Sunday, 26 January 2014

Some thoughts after today's final

After Friday's semifinal match, most people had already handed over the Norman Brookes Challenge Cup to Rafa Nadal. With reason. His supreme command against Roger Federer was astonishing and only an entrenched fool could not give some credit to the devastating, utterly unremitting Spanish bull that he is on these occasions. Federer may be a player way beyond his peak (and 32) but even his best would have had many issues in dealing with Nadal's form that night.

The final was a significant match, in hindsight. A win at the 2014 Australian Open would have brought Nadal at 14 Grand Slams, matching Pete Sampras1 but crucially also giving the Spaniard at least two wins at every Major in the circuit. The French Open would have been next and it would take a brave man, even now, to bet against him. It's not a wild assumption that most journalists would already have begun a long, winding account of the greatness of Nadal and the way he was surely on his way to becoming the undisputed greatest of all time much before the match began.

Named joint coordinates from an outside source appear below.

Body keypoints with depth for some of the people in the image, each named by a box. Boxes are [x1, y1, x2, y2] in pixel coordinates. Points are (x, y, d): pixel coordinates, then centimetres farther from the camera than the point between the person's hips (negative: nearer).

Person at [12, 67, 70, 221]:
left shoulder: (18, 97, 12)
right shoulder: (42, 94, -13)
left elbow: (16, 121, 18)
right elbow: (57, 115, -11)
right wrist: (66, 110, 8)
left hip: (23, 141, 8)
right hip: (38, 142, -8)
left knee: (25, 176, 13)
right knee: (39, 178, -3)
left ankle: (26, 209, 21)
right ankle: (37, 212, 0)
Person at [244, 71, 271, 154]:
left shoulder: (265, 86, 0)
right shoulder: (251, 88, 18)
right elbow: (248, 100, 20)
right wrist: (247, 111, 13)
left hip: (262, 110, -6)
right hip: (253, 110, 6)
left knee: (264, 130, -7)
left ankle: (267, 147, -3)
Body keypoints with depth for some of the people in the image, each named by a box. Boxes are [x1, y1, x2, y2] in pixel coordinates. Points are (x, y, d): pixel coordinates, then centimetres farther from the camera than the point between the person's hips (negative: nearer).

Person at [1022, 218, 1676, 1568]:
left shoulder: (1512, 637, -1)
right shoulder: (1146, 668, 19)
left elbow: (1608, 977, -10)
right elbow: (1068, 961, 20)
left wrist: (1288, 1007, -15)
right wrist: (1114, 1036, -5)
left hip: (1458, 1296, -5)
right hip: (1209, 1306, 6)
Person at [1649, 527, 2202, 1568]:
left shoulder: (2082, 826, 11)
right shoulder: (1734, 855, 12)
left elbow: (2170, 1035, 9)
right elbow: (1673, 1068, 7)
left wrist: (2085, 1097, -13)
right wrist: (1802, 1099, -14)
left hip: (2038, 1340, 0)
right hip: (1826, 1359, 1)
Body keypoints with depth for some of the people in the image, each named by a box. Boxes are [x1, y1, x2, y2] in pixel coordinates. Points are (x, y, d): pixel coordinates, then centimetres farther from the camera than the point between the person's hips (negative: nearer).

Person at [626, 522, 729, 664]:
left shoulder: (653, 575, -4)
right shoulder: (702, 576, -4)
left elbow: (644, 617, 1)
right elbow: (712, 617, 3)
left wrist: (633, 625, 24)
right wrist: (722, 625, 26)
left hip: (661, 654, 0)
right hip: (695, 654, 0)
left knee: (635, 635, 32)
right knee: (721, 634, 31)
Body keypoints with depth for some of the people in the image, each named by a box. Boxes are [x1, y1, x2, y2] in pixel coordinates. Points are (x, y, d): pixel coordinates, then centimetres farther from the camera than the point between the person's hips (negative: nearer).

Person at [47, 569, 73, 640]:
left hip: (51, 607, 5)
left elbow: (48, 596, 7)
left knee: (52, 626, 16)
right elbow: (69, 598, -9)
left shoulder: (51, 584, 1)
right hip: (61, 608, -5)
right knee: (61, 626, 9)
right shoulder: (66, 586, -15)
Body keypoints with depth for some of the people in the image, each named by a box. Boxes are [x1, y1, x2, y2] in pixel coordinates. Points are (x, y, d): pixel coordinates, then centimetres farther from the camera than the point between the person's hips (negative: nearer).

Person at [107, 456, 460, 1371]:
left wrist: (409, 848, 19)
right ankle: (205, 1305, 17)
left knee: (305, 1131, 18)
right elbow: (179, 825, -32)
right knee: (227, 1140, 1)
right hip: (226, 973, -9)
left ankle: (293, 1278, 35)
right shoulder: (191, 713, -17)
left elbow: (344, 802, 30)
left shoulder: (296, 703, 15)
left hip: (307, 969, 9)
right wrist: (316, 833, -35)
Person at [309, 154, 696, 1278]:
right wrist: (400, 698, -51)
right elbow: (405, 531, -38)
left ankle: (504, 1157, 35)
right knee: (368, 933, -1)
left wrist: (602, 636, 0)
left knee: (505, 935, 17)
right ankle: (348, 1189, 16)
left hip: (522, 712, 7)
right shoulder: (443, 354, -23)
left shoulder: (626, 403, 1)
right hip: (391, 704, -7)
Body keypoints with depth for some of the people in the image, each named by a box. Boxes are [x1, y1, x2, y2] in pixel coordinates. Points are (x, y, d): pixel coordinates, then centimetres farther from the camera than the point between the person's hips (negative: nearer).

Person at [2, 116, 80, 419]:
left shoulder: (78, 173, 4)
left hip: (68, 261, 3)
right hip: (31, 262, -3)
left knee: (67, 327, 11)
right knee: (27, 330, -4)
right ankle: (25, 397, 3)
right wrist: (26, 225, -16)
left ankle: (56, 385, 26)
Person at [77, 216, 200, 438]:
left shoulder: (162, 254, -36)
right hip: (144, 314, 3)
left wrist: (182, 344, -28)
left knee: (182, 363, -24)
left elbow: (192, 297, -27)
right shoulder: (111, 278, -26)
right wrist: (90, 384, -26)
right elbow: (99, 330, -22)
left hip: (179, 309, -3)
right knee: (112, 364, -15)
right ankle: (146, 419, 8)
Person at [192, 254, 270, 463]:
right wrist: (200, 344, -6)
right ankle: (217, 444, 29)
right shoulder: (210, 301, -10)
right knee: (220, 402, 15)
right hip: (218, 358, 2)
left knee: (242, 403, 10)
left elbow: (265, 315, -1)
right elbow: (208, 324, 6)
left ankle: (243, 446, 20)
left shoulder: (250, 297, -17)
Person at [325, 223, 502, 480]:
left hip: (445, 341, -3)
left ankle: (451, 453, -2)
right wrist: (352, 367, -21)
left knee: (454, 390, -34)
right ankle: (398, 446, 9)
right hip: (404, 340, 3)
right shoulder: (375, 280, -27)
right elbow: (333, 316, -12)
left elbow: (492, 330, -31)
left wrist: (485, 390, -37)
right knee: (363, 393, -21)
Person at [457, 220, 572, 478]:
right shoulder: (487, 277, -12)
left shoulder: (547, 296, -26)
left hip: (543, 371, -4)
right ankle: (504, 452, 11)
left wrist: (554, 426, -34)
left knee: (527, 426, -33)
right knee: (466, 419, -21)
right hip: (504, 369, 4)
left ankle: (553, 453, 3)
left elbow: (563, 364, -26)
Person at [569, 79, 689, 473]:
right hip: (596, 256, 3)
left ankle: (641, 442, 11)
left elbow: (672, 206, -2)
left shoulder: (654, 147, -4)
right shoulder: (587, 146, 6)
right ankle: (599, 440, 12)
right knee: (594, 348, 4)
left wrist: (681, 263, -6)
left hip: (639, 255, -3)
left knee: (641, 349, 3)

Except none of this materialized.

Stanislas Wawrinka played the match of his life. For one hour or so, he was bludgeoning balls and had completely outplayed and outmatched Nadal. The back injury, when it came, was a factor only later. Wawrinka earned the title. Improbably he becomes the first man in over twenty years to beat the top two seeds en route to winning the Australian Open. And lest we forget, today he beat a man against whom he had never won a single set in all their previous 12 meetings.

You would still tip Nadal to win many more Majors. But the match brings many more facts into perspective. To remain injury free is just as important as playing on an incredibly high level. As much as we may generate sympathy for Rafa, his constant inability to remain fit will become as important a factor as anything else when the final verdict on him is given. Injuries cannot be slotted in the category of mere bad luck - they are as much the responsibility of a tennis player as his/her backhand. The way Nadal plays is nothing short of astounding and it's true there are very few people who can beat him when he plays his best (the only exception must be handed over to Djokovic who beat Nadal very convincingly in his magical 2011 season which stretched next year to a very close 2012 French Open semi-final between the two).

The question in my mind really goes like this: How much longer will Rafa play his attritional gruelling brand of tennis? And how much more will his body take before we see his decline?

The decline will come. Of that we can be sure. Rafa Nadal is soon to be 28 years of age. He has two years by my guess to win his Slams. His body will crumble before his game does.

If I'm wrong, then I'll have no qualms about calling him the GOAT.

1: I think's that's why he was called to present the trophy tonight in anticipation of Nadal's feat. This is exactly what happened when Federer won his 14th in the 2009 Wimbledon.